Co-Separating Sounds of Visual Objects (ICCV 2019)

Creative Commons Attribution 4.0 International

92 stars 23 forks source link

How to pre-process the music dataset? #6

Closed avis-ma closed 4 years ago

avis-ma commented 4 years ago

Hi, Thank you very much for sharing the source code. Follow the code and the paper, I know that each video from the dataset should be process into 10s clips, and be detected by the faster-rcnn model to form a .npy file storing the results of 10 frames in the 10s clip. But I am still confused about how to process the audio and how to number the frames ( 1.png-10.png for each video or number all the images from all the clips, maybe 1.png-500.png-1000.png). About the audio, is it downsampled to 11025 when clipping into 10s clip? It would be better that there is a script for process dataset.

rhgao commented 4 years ago

Hi,

For MUSIC, each video is first divided into 10s clips, it can be done as below (just vary the start_time recursively depending on the video length) : ffmpeg -i /videoPath -ss start_time -t 10 -c copy /video_clip_path

To extract frames, I use 8 fps and it can be done as follows: ffmpeg -i /video_clip_path -ss 0 -t 00:00:10 -vf "fps=8" + /clipFrameDir/%6d.png (Therefore, the frames are numbered from 000001.png to 000080.png for a 10s video clip)
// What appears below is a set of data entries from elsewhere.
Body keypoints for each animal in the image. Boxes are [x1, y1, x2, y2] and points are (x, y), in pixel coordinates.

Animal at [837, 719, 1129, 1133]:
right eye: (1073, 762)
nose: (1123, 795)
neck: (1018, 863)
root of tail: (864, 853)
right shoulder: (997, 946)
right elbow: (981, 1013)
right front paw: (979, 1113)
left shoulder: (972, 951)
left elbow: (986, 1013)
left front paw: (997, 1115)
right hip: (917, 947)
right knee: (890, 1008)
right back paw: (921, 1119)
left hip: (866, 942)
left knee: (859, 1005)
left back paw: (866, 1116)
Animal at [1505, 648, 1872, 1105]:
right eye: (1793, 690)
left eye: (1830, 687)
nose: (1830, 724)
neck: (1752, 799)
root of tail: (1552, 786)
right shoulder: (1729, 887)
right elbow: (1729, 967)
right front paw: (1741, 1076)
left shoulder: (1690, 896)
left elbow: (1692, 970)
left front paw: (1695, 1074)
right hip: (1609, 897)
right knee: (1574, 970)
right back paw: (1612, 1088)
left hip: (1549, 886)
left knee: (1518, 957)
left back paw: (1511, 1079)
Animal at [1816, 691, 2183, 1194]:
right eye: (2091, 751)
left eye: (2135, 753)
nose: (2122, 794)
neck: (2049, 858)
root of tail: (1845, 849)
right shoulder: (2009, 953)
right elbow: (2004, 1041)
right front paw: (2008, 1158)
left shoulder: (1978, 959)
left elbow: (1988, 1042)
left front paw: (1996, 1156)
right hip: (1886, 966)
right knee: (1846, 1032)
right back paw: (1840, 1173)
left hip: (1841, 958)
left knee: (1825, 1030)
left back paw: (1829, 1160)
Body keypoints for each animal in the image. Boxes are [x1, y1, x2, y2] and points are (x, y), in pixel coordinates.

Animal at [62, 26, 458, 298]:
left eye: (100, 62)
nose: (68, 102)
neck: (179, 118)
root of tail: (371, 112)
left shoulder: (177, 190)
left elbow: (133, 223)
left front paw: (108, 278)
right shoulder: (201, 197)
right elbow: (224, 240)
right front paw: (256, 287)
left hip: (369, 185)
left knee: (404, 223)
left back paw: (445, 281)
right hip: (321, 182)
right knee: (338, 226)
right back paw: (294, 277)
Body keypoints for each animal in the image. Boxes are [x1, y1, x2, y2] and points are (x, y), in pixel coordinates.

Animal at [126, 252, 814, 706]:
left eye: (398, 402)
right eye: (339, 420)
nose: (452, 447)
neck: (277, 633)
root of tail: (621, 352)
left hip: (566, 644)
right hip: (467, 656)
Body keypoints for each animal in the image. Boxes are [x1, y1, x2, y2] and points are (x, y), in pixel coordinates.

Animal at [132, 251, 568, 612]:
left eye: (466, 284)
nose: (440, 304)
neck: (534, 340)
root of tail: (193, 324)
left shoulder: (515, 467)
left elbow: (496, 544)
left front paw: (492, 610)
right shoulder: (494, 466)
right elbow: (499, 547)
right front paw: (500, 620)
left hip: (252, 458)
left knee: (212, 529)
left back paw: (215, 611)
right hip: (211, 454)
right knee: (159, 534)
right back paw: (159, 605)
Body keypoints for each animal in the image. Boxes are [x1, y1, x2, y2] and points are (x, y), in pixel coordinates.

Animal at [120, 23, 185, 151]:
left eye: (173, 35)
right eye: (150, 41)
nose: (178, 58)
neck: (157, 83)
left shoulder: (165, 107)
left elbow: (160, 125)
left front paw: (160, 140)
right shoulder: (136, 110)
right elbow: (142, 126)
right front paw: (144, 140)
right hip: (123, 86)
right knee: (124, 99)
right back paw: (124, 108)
All 10s audio are downsampled to 11025 sampling rate, and you can use the following script to preprocess the audios: https://github.com/facebookresearch/2.5D-Visual-Sound/blob/master/reEncodeAudio.py

For AudioSet data, they are already in the form of 10s clips.

avis-ma commented 4 years ago

@rhgao Thank you very much !

avis-ma commented 3 years ago

@rhgao Hi, from the paper, I see your results on multisource videos. Does it means 1solo+1duet as a training sample? How about the test setting of multisource results? Does it also test on 2-mix way? Thank you very much.

rhgao commented 3 years ago

@avis-ma ，if you were referring to Table 1 in the paper, by multisource, we mean the model is trained on multisource videos. The testing is still performed on the same single source videos.

avis-ma commented 3 years ago

@rhgao thank you very much for the response. I am a bit confused about the training part of multisource. When training solo+duet, in each selected solo and duet sample pair，is it necessary to satisfy that the dual category of duet needs to include the solo category? If this is the case, then for categories that have no intersection, such as accordion and erhu（which is in solo, but not in duet ), should they be excluded from the test category?